Saved data entries:
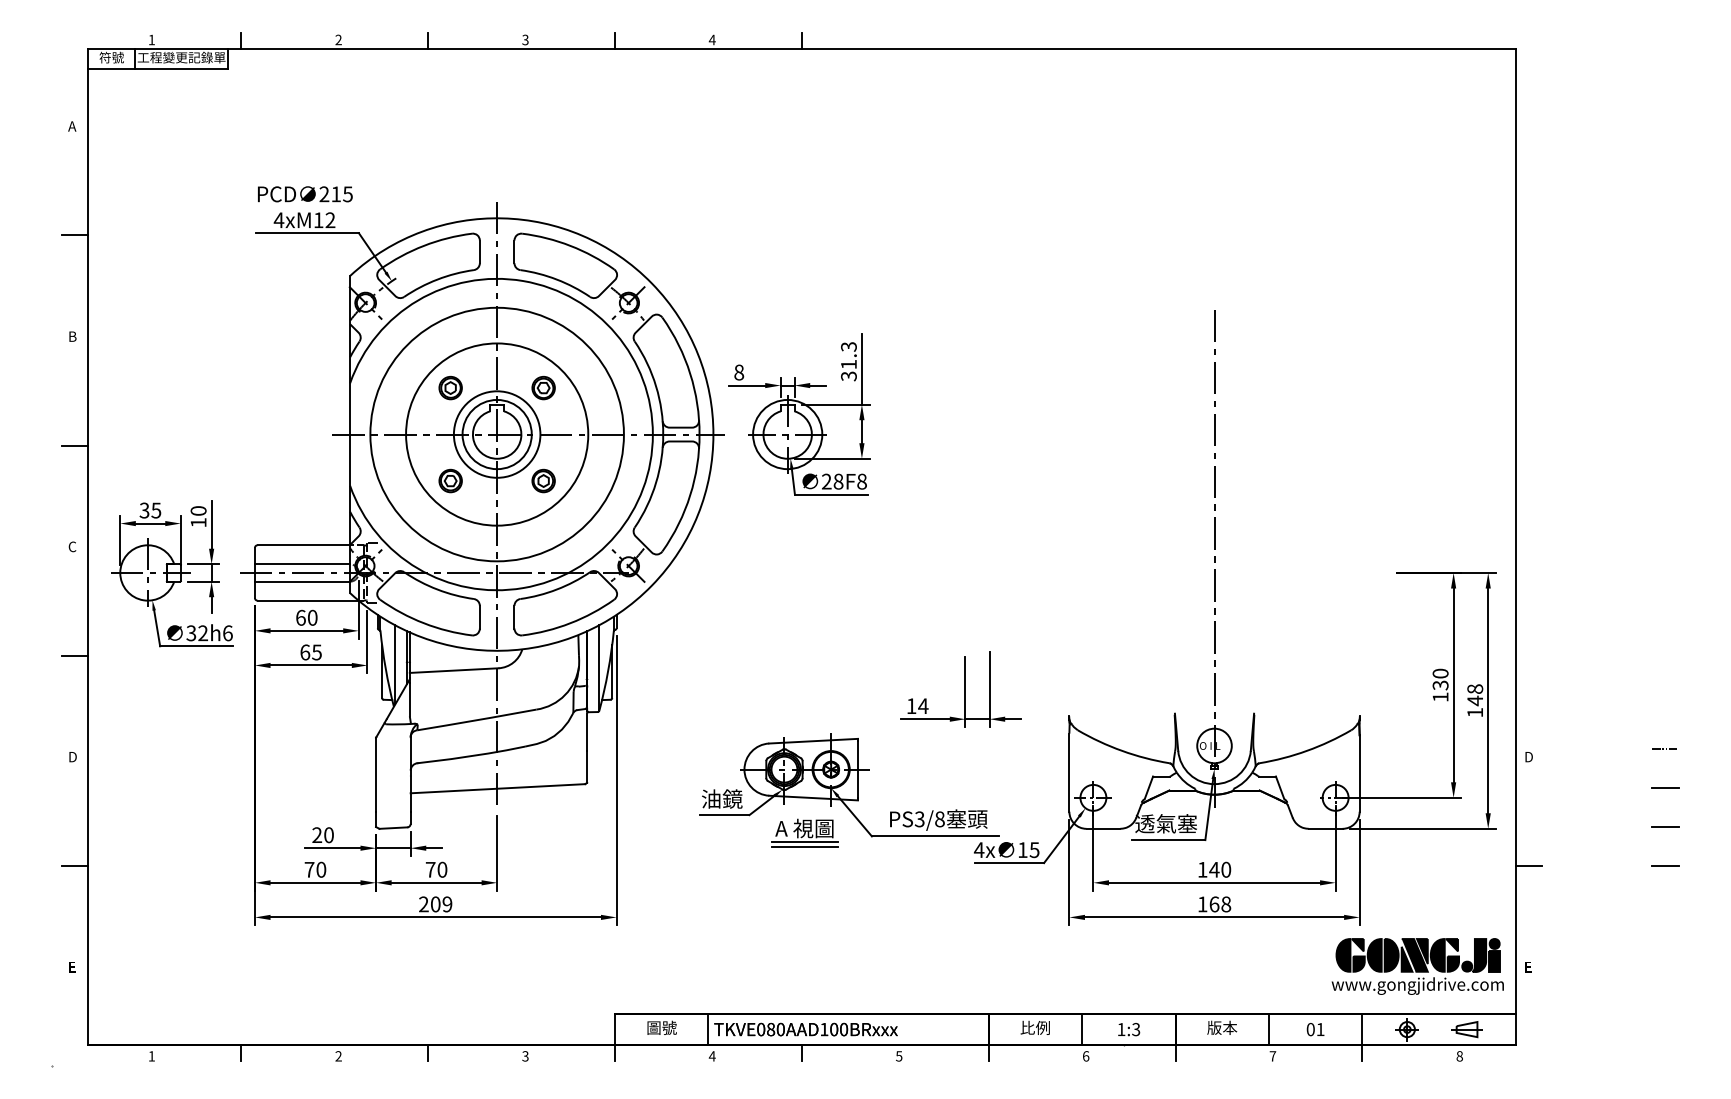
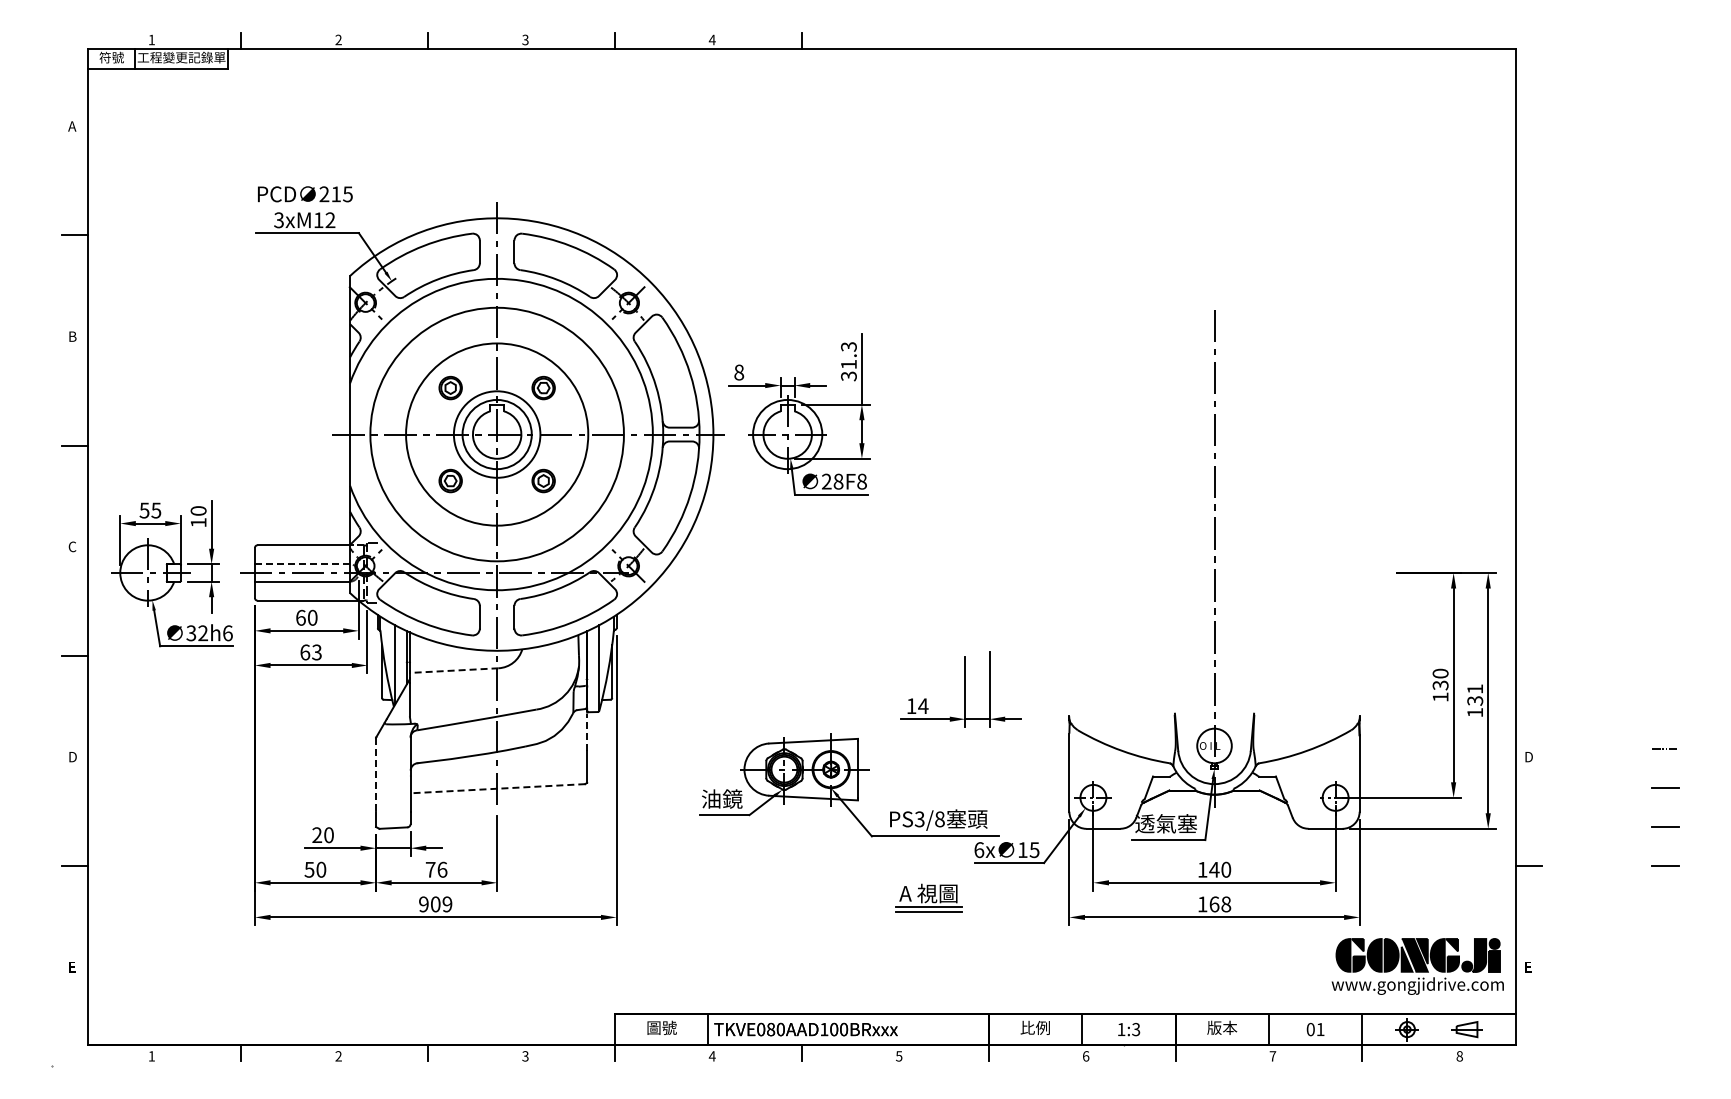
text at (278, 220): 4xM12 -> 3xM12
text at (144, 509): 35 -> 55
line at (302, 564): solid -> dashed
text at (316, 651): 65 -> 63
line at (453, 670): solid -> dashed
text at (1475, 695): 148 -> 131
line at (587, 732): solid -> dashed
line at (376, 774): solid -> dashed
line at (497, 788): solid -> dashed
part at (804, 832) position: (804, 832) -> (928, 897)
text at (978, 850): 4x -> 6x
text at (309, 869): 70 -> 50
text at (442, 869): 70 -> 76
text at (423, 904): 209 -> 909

- Directions -
Write out the data verbatim from its beginning up to and including the line containing "line at (587, 732): solid -> dashed". Leave out the pictures.

- Answer in full -
text at (278, 220): 4xM12 -> 3xM12
text at (144, 509): 35 -> 55
line at (302, 564): solid -> dashed
text at (316, 651): 65 -> 63
line at (453, 670): solid -> dashed
text at (1475, 695): 148 -> 131
line at (587, 732): solid -> dashed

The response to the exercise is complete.